#### [Task statement]
Please reproduce the records below word for word, from their first line up to and including the line containing "order: Anseriformes".

━━━ Record extracts ━━━

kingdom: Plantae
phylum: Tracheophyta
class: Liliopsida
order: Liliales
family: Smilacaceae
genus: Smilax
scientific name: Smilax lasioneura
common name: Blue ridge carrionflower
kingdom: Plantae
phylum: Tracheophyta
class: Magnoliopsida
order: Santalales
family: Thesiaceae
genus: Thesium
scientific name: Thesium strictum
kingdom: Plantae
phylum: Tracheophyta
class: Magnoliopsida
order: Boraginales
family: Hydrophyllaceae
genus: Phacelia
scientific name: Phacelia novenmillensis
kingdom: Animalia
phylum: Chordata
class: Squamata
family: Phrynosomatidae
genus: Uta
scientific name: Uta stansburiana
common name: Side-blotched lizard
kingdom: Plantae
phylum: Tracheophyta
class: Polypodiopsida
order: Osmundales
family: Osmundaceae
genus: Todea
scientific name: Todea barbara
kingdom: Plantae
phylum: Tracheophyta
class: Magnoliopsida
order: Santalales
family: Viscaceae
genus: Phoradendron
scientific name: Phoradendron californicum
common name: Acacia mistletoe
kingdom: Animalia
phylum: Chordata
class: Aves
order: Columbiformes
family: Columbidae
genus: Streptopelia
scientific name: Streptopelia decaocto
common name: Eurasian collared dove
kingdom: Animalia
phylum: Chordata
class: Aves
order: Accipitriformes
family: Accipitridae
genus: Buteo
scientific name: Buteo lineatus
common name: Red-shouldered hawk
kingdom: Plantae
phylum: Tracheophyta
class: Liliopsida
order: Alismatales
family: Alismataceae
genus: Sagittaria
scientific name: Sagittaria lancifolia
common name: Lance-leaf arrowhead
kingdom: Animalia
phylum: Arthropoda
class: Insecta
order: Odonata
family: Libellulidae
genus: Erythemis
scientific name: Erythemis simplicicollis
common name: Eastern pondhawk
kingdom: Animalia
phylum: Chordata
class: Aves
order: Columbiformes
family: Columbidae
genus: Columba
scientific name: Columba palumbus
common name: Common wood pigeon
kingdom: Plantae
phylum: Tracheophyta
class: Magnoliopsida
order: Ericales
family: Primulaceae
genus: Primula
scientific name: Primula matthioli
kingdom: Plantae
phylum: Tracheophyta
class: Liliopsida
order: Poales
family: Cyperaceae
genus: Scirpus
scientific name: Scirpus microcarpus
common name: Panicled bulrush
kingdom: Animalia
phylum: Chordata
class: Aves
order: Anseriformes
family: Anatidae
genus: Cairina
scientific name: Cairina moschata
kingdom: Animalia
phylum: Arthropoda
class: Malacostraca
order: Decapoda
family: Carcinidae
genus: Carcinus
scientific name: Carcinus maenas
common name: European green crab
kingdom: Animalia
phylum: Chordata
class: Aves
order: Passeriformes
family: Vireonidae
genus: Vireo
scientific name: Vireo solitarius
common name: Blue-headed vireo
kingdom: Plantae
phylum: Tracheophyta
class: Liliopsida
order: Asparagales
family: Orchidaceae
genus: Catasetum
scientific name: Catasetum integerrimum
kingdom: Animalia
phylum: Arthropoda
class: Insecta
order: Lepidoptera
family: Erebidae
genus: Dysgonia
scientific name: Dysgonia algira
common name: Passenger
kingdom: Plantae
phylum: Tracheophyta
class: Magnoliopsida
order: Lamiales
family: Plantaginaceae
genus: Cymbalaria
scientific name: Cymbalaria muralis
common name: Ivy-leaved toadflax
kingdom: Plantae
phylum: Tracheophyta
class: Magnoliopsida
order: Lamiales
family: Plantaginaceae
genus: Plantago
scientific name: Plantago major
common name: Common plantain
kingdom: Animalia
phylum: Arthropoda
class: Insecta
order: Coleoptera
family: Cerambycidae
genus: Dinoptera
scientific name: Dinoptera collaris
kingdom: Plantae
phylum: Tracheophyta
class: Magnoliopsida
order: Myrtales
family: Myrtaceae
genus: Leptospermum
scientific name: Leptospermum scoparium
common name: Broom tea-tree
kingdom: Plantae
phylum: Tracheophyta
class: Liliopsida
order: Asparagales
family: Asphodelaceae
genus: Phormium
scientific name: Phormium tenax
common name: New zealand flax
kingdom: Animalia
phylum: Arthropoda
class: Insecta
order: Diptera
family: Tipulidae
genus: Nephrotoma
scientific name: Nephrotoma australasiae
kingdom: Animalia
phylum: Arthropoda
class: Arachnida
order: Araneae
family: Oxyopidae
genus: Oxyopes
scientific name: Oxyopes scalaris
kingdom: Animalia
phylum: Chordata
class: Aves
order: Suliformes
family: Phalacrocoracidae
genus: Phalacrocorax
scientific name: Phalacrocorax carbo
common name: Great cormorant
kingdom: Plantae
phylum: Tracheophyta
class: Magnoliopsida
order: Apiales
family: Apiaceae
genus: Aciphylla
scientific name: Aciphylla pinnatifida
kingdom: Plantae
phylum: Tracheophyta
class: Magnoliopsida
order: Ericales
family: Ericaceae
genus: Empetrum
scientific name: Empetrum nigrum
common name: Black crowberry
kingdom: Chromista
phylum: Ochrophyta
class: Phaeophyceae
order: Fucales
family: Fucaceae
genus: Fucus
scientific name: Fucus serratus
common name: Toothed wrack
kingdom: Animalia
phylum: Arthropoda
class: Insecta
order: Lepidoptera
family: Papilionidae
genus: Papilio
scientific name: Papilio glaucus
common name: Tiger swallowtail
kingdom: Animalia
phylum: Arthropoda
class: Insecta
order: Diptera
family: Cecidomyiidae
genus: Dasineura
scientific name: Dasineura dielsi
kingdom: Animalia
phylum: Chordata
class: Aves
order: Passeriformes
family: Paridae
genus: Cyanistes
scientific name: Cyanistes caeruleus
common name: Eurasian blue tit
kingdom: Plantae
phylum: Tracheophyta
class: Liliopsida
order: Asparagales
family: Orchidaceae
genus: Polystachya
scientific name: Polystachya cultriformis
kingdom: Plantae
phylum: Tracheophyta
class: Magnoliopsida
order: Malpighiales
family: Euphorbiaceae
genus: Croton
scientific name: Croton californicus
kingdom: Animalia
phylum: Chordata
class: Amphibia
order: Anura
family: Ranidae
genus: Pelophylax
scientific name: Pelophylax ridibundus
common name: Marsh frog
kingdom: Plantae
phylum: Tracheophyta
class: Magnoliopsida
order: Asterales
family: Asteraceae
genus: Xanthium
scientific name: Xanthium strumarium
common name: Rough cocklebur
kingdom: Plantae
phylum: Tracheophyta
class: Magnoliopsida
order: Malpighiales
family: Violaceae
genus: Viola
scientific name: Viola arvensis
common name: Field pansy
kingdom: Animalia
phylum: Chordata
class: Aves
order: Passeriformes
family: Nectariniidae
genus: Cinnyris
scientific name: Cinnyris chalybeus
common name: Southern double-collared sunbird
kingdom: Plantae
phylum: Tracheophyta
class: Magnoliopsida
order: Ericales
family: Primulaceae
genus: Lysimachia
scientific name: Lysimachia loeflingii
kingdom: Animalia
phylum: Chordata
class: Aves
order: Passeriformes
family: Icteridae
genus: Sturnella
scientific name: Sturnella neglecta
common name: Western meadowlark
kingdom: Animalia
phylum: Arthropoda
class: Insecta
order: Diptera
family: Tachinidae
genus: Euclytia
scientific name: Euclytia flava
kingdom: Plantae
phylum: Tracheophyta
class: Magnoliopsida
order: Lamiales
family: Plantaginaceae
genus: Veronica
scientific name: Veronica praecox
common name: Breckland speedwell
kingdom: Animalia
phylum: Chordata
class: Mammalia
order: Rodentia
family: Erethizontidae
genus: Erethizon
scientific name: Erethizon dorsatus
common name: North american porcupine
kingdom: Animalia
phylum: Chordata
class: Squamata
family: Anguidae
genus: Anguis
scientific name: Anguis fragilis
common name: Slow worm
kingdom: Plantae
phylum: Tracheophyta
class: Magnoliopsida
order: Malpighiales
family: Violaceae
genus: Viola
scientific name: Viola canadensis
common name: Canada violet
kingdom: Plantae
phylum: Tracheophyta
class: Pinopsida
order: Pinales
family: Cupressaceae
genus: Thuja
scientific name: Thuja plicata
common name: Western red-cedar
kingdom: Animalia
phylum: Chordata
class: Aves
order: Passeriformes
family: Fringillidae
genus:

━━━

#### [Reply to the task]
kingdom: Plantae
phylum: Tracheophyta
class: Liliopsida
order: Liliales
family: Smilacaceae
genus: Smilax
scientific name: Smilax lasioneura
common name: Blue ridge carrionflower
kingdom: Plantae
phylum: Tracheophyta
class: Magnoliopsida
order: Santalales
family: Thesiaceae
genus: Thesium
scientific name: Thesium strictum
kingdom: Plantae
phylum: Tracheophyta
class: Magnoliopsida
order: Boraginales
family: Hydrophyllaceae
genus: Phacelia
scientific name: Phacelia novenmillensis
kingdom: Animalia
phylum: Chordata
class: Squamata
family: Phrynosomatidae
genus: Uta
scientific name: Uta stansburiana
common name: Side-blotched lizard
kingdom: Plantae
phylum: Tracheophyta
class: Polypodiopsida
order: Osmundales
family: Osmundaceae
genus: Todea
scientific name: Todea barbara
kingdom: Plantae
phylum: Tracheophyta
class: Magnoliopsida
order: Santalales
family: Viscaceae
genus: Phoradendron
scientific name: Phoradendron californicum
common name: Acacia mistletoe
kingdom: Animalia
phylum: Chordata
class: Aves
order: Columbiformes
family: Columbidae
genus: Streptopelia
scientific name: Streptopelia decaocto
common name: Eurasian collared dove
kingdom: Animalia
phylum: Chordata
class: Aves
order: Accipitriformes
family: Accipitridae
genus: Buteo
scientific name: Buteo lineatus
common name: Red-shouldered hawk
kingdom: Plantae
phylum: Tracheophyta
class: Liliopsida
order: Alismatales
family: Alismataceae
genus: Sagittaria
scientific name: Sagittaria lancifolia
common name: Lance-leaf arrowhead
kingdom: Animalia
phylum: Arthropoda
class: Insecta
order: Odonata
family: Libellulidae
genus: Erythemis
scientific name: Erythemis simplicicollis
common name: Eastern pondhawk
kingdom: Animalia
phylum: Chordata
class: Aves
order: Columbiformes
family: Columbidae
genus: Columba
scientific name: Columba palumbus
common name: Common wood pigeon
kingdom: Plantae
phylum: Tracheophyta
class: Magnoliopsida
order: Ericales
family: Primulaceae
genus: Primula
scientific name: Primula matthioli
kingdom: Plantae
phylum: Tracheophyta
class: Liliopsida
order: Poales
family: Cyperaceae
genus: Scirpus
scientific name: Scirpus microcarpus
common name: Panicled bulrush
kingdom: Animalia
phylum: Chordata
class: Aves
order: Anseriformes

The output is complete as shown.